WHAT IS REQUIRED: Set down exactly, from the records below, the line with "<source format=gtp>" through the line with "X0198058Y0140669D03*", and nothing else.

###

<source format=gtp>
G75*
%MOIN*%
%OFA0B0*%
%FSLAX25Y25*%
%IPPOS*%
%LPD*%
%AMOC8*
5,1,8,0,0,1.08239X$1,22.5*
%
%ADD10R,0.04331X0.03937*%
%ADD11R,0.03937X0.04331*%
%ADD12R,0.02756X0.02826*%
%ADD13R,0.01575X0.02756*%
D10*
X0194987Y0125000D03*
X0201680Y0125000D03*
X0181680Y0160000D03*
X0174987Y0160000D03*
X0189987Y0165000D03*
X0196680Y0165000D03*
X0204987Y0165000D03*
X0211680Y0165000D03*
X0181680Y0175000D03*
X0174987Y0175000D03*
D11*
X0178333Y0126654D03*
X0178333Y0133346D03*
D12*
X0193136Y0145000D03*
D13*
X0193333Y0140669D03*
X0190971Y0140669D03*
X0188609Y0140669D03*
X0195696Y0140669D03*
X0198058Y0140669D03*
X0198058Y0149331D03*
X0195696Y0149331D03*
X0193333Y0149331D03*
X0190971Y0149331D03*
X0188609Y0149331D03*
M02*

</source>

###

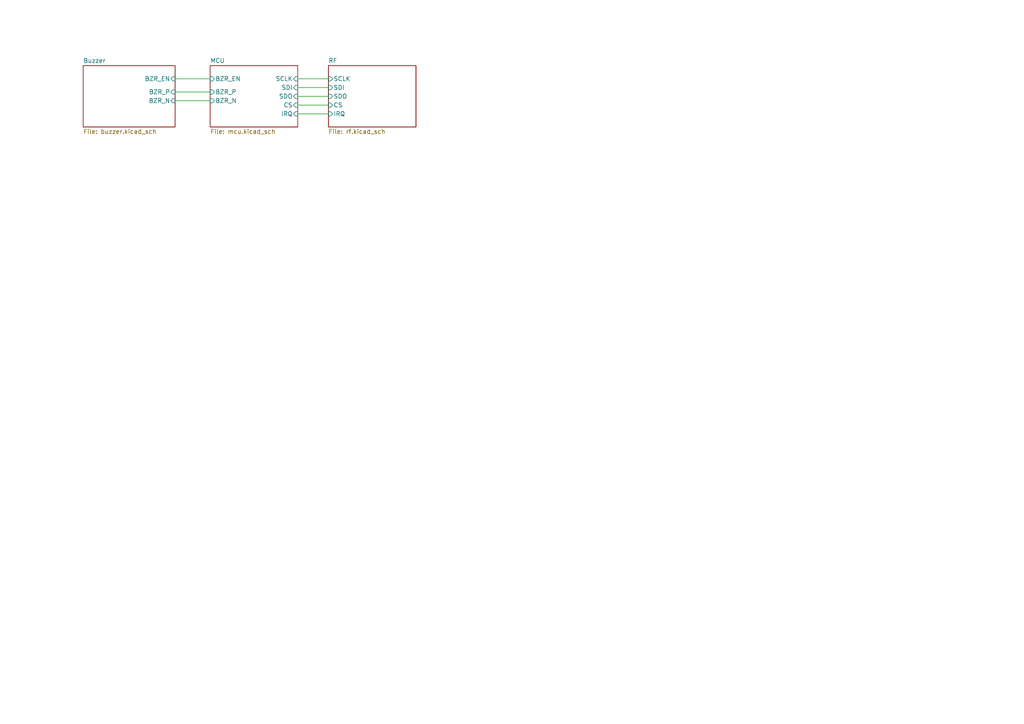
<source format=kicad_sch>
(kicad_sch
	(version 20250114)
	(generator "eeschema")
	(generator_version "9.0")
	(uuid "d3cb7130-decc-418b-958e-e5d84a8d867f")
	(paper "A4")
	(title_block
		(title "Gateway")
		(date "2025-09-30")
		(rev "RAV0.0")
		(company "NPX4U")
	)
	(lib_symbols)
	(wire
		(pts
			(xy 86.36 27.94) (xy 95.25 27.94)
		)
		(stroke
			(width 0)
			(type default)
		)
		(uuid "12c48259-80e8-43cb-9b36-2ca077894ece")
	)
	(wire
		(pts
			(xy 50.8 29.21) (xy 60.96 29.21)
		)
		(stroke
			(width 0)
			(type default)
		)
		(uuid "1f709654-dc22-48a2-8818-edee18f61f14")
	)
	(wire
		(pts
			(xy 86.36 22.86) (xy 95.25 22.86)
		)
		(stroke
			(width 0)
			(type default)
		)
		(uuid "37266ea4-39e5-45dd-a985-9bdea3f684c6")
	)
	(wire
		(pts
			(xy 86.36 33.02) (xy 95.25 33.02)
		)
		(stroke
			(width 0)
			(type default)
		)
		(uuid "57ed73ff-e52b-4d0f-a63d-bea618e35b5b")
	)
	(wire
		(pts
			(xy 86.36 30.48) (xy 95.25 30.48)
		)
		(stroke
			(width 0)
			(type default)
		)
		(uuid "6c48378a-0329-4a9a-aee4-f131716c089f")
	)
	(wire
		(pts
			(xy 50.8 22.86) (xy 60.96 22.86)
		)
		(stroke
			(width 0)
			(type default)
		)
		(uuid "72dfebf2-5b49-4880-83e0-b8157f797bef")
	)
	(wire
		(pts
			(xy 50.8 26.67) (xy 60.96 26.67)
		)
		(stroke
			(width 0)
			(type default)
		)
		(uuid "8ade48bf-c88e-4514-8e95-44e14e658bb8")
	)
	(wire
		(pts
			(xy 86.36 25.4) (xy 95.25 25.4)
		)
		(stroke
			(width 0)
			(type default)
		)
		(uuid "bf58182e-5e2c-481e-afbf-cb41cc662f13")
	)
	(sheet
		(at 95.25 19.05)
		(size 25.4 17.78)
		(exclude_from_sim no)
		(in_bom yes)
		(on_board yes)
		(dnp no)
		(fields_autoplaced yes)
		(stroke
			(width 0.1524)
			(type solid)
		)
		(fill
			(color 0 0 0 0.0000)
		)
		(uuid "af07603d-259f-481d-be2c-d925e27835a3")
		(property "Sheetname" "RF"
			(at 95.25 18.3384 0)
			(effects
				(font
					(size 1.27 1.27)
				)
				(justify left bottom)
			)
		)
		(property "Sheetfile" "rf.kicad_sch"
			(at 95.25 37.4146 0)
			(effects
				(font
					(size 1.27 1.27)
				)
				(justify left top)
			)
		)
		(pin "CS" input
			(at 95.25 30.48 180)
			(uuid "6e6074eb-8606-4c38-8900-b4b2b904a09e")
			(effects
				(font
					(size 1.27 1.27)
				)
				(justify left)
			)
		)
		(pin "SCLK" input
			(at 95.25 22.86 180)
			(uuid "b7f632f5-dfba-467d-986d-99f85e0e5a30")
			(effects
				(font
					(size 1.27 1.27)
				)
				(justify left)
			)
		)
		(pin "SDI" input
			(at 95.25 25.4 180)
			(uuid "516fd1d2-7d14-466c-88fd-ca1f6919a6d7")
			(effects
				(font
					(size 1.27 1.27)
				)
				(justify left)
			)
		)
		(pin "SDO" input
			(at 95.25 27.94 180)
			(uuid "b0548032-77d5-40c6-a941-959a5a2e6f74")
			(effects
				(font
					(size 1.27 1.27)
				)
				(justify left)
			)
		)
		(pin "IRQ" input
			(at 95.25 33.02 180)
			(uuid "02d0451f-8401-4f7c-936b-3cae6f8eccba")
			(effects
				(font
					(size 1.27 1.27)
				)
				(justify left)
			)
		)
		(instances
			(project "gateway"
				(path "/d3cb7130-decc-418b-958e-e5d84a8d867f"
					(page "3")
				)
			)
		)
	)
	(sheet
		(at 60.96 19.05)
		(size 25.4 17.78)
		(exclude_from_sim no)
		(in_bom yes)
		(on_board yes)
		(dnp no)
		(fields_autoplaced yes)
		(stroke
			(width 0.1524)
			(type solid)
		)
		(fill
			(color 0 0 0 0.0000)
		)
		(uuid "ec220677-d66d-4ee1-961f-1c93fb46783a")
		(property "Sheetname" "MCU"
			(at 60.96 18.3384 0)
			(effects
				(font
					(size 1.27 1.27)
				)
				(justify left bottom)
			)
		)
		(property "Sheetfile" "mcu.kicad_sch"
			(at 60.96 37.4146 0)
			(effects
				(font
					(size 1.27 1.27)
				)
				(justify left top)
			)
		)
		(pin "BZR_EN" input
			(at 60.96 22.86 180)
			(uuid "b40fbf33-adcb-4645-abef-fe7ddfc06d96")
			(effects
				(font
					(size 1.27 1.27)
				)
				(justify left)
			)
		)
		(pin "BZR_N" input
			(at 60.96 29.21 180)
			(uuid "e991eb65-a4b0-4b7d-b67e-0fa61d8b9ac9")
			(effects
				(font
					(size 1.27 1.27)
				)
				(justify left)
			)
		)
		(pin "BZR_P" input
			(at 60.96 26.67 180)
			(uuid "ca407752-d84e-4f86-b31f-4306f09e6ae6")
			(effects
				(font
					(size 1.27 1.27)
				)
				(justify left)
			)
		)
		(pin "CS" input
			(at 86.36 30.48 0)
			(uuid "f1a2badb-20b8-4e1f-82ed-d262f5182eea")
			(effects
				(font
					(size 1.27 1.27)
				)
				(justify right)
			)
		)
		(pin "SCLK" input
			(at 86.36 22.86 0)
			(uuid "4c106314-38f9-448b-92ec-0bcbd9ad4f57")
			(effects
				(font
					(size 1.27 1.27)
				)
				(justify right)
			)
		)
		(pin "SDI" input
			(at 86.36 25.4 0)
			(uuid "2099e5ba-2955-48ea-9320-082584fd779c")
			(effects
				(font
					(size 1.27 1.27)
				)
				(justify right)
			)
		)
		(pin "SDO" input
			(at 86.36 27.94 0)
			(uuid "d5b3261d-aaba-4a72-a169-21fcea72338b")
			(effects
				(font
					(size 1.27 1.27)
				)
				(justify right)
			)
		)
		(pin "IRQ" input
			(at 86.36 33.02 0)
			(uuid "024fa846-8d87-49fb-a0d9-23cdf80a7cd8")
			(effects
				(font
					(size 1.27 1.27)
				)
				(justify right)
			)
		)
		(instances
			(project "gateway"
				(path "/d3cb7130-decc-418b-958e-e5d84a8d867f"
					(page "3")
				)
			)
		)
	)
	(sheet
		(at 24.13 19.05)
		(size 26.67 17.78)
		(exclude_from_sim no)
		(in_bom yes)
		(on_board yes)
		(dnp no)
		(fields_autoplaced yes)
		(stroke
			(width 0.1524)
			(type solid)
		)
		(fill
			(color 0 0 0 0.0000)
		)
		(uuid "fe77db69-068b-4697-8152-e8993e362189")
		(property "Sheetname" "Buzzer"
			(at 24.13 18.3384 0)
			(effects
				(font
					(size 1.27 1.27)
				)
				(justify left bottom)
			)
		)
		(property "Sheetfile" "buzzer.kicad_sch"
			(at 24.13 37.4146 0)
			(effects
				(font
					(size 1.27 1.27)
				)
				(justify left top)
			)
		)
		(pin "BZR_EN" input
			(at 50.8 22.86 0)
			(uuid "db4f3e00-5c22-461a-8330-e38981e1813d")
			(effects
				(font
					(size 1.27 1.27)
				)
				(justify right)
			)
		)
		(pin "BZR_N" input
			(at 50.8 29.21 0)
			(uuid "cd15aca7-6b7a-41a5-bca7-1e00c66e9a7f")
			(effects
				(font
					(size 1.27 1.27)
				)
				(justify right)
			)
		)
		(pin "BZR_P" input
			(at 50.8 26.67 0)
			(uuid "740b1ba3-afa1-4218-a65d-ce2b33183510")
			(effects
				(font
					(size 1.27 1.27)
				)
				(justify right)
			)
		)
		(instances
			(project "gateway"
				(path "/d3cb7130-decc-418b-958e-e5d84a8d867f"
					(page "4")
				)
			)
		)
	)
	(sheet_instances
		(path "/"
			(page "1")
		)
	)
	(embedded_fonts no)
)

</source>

###

TASK RESULT:
<source format=gtp>
G75*
%MOIN*%
%OFA0B0*%
%FSLAX25Y25*%
%IPPOS*%
%LPD*%
%AMOC8*
5,1,8,0,0,1.08239X$1,22.5*
%
%ADD10R,0.04331X0.03937*%
%ADD11R,0.03937X0.04331*%
%ADD12R,0.02756X0.02826*%
%ADD13R,0.01575X0.02756*%
D10*
X0194987Y0125000D03*
X0201680Y0125000D03*
X0181680Y0160000D03*
X0174987Y0160000D03*
X0189987Y0165000D03*
X0196680Y0165000D03*
X0204987Y0165000D03*
X0211680Y0165000D03*
X0181680Y0175000D03*
X0174987Y0175000D03*
D11*
X0178333Y0126654D03*
X0178333Y0133346D03*
D12*
X0193136Y0145000D03*
D13*
X0193333Y0140669D03*
X0190971Y0140669D03*
X0188609Y0140669D03*
X0195696Y0140669D03*
X0198058Y0140669D03*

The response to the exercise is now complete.